■ **Document section**:
Aspen will bask in a blue glow once again tonight to shine the light of awareness on autism.
The third annual Light It Up Blue Aspen Gala is set for 6 p.m. tonight at the Hotel Jerome, and this year the hotel will be cast in blue light for the event.
The gala not only raises awareness about the autism spectrum — it’s an opportunity to raise funds for the local nonprofit Extreme Sports Camp for Autism and the national nonprofit Autism Speaks.
Light It Up Blue kicks off internationally in April as part of Autism Awareness Month. Aspen begins its celebration a month and a half early to take advantage of more people being in town to attend the Light It Up Blue Gala.
There’s no lack of star power for the 2014 event. Special celebrity guests include Jacqueline Laurita from the television show “Real Housewives of New Jersey” and Ari and Andrea Lee Greenburg, of Los Angeles. There’s also going to be live music from My Brother’s Keeper, featuring John Popper, of Blues Traveler fame.
“We’re really excited to welcome such wonderful guests this year,” said Sheryl Barto, the founder of O Communications. “Having Brother’s Keeper perform is going to be awesome.”
Laurita and her family have been very active campaigning for autism awareness through Autism Speaks since Laurita’s youngest son was diagnosed with autism in 2012.
Ari Greenburg is a partner at the William Morris Endeavor, a talent and literary agency based in Beverly Hills, Calif.; New York; Nashville, Tenn.; Miami; and London. Greenburg heads the agency’s industry-leading television group and oversees a team of agents representing writers, directors, actors and producers.
The Greenburgs live in Los Angeles with their two children, Tyler and Avery. Tyler was diagnosed with autism when he was 20 months old.
“Fundraising is one of the most important things we can do to show that our son and all the people living within the autism spectrum disorder matter,” Andrea Lee Greenburg said. “Besides raising much-needed awareness and funds to lobby for changes in early intervention, scientific research and demanding more government funding and legislation, it’s our family’s way to truly spotlight not only the everyday challenges we go through to support all of Tyler’s needs but to truly celebrate him.”
My Brother’s Keeper has a distinct local feel, with valley residents Michael Jude on vocals and bass and John Michel on vocals and drums. Jono Manson is a veteran musician, producer and engineer who plays guitar and sings in the band. Manson cut his teeth as a performer from the early 1980s in New York and has amassed an extensive catalog of original material. Singer-songwriter Scott Rednor is another veteran musician and is well-known in the Vail area. Rob Eaton Jr. is the youngest member of the band and plays mostly lead guitar.
Popper is best known for his work with Blues Traveler and commands attention not only for his stage presence but also for his soaring vocals and harmonica solos. Popper was instrumental in bringing My Brother’s Keeper to the gala through his relationship with Billy Rieger, who was a close friend of Popper’s and a strong supporter of autism awareness in Aspen before his death in 2011.

■ **Data**:
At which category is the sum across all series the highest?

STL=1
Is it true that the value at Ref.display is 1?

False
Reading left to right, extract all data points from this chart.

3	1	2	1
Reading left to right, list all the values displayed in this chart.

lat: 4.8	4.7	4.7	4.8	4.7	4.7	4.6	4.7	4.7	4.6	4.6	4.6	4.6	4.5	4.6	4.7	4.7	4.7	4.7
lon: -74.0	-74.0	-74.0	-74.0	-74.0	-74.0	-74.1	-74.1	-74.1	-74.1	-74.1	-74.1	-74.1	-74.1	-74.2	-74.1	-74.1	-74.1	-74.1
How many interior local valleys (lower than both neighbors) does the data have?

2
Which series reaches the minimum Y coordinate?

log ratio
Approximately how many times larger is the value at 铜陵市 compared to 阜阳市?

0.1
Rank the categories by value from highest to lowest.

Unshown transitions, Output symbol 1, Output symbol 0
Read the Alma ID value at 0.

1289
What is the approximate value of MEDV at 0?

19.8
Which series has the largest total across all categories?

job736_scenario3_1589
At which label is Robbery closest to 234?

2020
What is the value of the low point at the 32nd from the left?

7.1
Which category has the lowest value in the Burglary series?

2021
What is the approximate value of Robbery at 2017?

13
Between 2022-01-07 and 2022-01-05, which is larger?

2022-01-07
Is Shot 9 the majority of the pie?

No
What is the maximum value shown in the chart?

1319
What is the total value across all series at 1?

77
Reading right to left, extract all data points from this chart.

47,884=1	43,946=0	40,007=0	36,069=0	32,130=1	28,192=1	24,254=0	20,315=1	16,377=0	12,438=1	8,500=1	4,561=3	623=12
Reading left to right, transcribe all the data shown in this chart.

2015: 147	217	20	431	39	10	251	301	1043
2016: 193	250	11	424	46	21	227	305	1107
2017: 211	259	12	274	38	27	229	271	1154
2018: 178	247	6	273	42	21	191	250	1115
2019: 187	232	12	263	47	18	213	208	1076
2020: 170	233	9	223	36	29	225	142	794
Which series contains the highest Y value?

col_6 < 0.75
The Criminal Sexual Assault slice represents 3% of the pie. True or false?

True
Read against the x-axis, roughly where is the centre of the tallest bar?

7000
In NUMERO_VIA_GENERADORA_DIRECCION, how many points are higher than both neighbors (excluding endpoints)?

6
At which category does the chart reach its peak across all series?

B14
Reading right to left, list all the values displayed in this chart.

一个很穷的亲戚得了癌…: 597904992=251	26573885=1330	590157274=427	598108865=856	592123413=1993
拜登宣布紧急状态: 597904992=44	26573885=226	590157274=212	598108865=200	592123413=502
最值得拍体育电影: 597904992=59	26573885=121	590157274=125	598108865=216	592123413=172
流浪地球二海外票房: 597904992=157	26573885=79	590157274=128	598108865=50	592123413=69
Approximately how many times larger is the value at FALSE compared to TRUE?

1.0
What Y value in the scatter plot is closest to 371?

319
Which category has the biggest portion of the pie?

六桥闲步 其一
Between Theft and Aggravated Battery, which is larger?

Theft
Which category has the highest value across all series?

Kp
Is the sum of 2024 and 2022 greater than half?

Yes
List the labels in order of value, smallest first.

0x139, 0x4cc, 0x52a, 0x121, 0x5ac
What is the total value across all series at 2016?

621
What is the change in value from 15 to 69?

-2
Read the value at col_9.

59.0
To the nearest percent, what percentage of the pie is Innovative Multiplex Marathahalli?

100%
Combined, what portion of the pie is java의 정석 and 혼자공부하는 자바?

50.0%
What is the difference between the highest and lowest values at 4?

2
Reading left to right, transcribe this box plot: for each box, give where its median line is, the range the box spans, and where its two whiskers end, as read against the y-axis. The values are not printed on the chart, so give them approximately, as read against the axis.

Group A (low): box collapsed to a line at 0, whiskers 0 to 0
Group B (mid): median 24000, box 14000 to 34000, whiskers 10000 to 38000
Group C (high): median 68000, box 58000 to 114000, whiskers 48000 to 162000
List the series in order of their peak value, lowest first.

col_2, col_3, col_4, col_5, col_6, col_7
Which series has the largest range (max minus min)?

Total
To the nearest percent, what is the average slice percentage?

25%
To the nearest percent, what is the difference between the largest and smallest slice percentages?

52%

■ **Exercise instructions**:
[1] Reproduce everything in the Aspen gala article from "The gala not" down to "Blues Traveler fame.", keeping the wording intact.
[2] Recast the paragraph of the Aspen gala article that begins "My Brother's Keeper has a distinct local feel" as a list of the band members and their main details.
You won't need the data.

■ **Answers in order**:
[1]
The gala not only raises awareness about the autism spectrum — it’s an opportunity to raise funds for the local nonprofit Extreme Sports Camp for Autism and the national nonprofit Autism Speaks.
Light It Up Blue kicks off internationally in April as part of Autism Awareness Month. Aspen begins its celebration a month and a half early to take advantage of more people being in town to attend the Light It Up Blue Gala.
There’s no lack of star power for the 2014 event. Special celebrity guests include Jacqueline Laurita from the television show “Real Housewives of New Jersey” and Ari and Andrea Lee Greenburg, of Los Angeles. There’s also going to be live music from My Brother’s Keeper, featuring John Popper, of Blues Traveler fame.

[2]
- Michael Jude (valley resident): vocals and bass
- John Michel (valley resident): vocals and drums
- Jono Manson: guitar and vocals; veteran musician, producer and engineer who began performing in New York in the early 1980s and has an extensive catalog of original material
- Scott Rednor: veteran singer-songwriter, well-known in the Vail area
- Rob Eaton Jr.: youngest member, plays mostly lead guitar